Retailer: Compleat Lifestyles
Owner: Connie Stevinson
Location: Centennial, Colorado
Founded: 1984 (changed hands in 2011)
Square footage: 5,000 sq. ft. (kitchenware store)
The full name of her business says much about the way owner Connie Stevinson views the gourmet market: Compleat Lifestyles/Gourmet & Gifts and Home Accents. This umbrella concept is where shoppers find everything from kitchenware and tabletop to gifts and home furnishings in two separate, but neighboring, stores.
Stevinson bought The Compleat Gourmet & Gifts four years ago. The store had been a local fixture for three decades, known for its friendly, knowledgeable staff (all of whom stayed on with the new ownership). She brought the Home Accents side under her umbrella when a long-time home furnishings store next door went on the market.
The combination of the two businesses gives shoppers what Stevinson calls a “lifestyle” concept from kitchen to bedroom. “The word ‘gourmet’ didn’t fit the mix in the interiors store, so we added the Compleat Lifestyles name to encompass both stores,” she says.
Hanging on to the Shakespearean spelling of “complete” as she combined the two enterprises also helped Stevinson get title to the very modern, and all-important, URL listing she says, explaining that the Olde English version of the word was not in demand among those snatching up domain names.
And the internet has become a key marketing tool for her business.

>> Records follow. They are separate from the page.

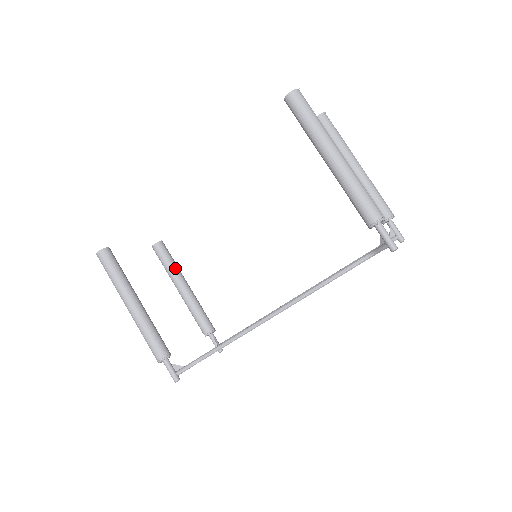
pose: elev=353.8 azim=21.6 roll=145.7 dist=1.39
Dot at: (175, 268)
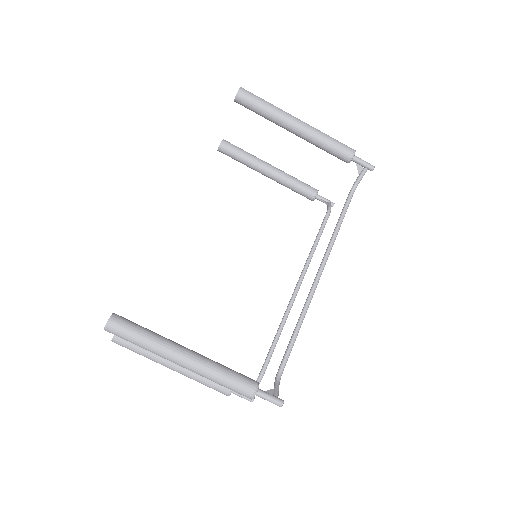
Dot at: occluded
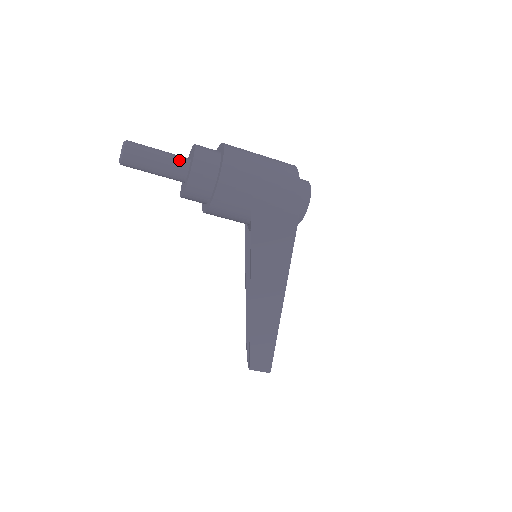
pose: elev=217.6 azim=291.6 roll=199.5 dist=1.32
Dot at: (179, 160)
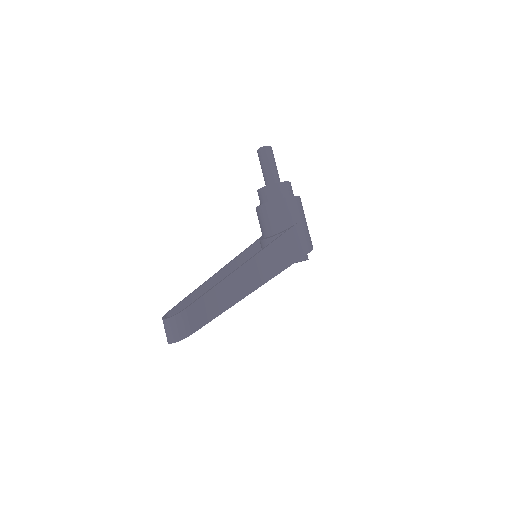
Dot at: occluded
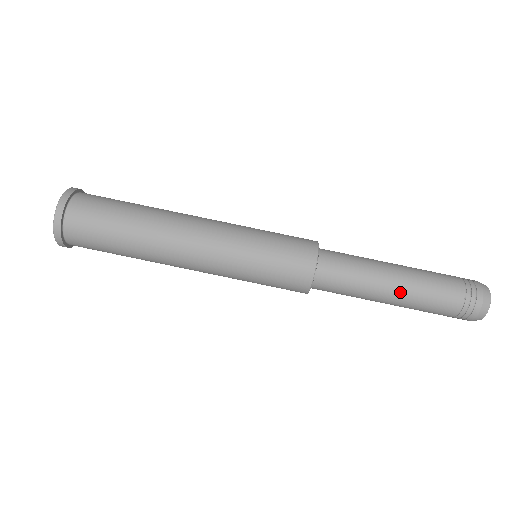
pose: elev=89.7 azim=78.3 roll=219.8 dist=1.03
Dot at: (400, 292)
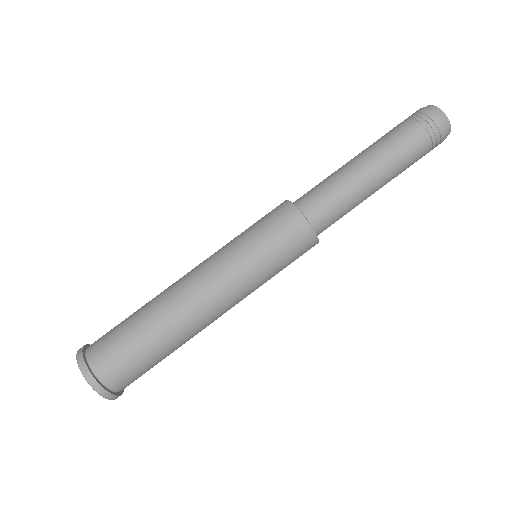
Dot at: (382, 181)
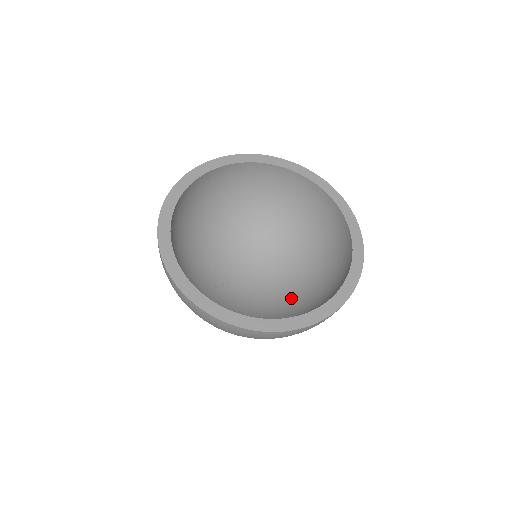
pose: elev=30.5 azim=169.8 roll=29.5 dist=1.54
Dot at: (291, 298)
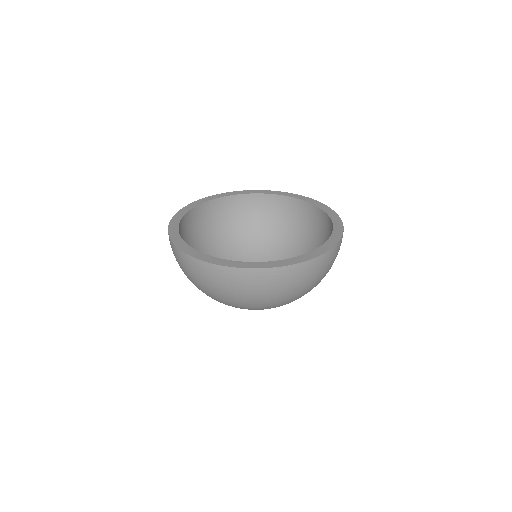
Dot at: occluded
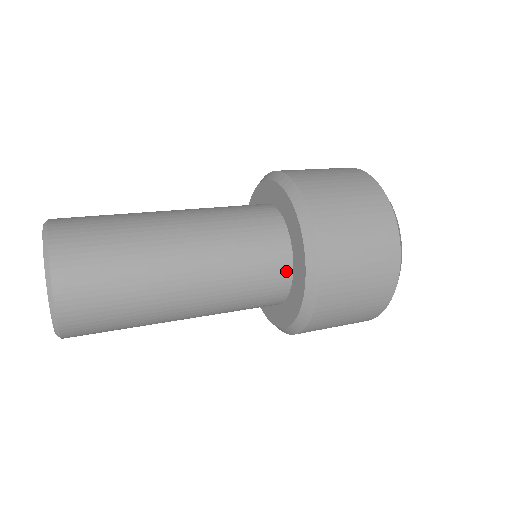
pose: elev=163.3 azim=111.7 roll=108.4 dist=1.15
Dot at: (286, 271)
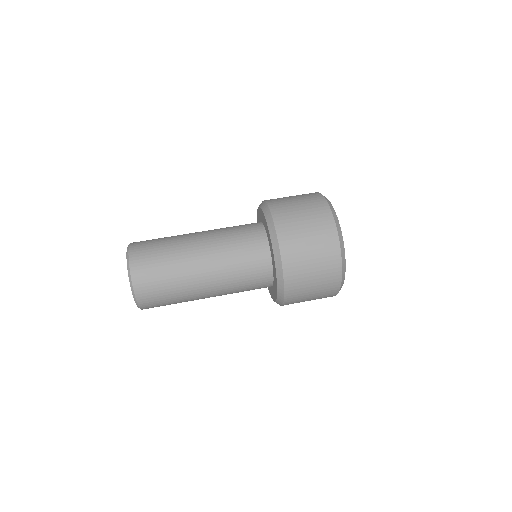
Dot at: occluded
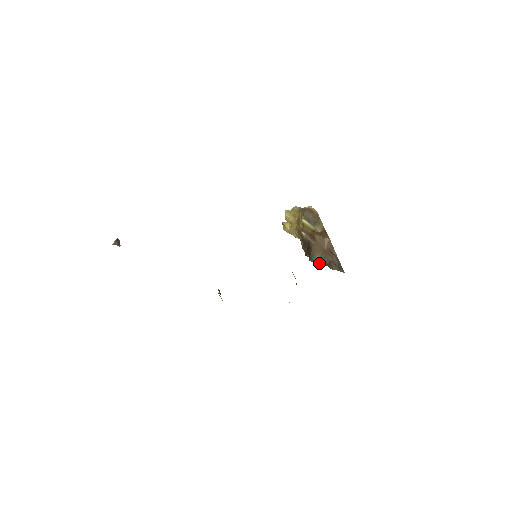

The kitchenware store maintains an email list of customers, which is updated constantly. While the retailer maintains a print mailing once a month, high postage costs have made print marketing less desirable, Stevinson says. Weekly email blasts promote various sales including a “gadget of the week,” that is eagerly anticipated by shoppers.
“It is amazing how many people open the email to find out what the gadget of the week is,” Stevinson says. Shoppers get 20 percent off that particular gadget, an incentive that has proven irresistible. “We have nearly 10,000 people on our email list and 30 percent of those folks open that email every week. It is our best way to communicate with customers.”
How does she build that list? Through a loyalty program that gives frequent shoppers 20 percent off one item each month (this is in addition to the “gadget of the week”). Customers register at check out and the store keeps track of the loyalty card in its computer system so shoppers don’t have to carry around a card.
“It is our way to combat the constant discounting of the national chains,” Stevinson says. “It also gives customers a reason to come in every month. With our lifestyle concept we have a lot of categories for them to consider.”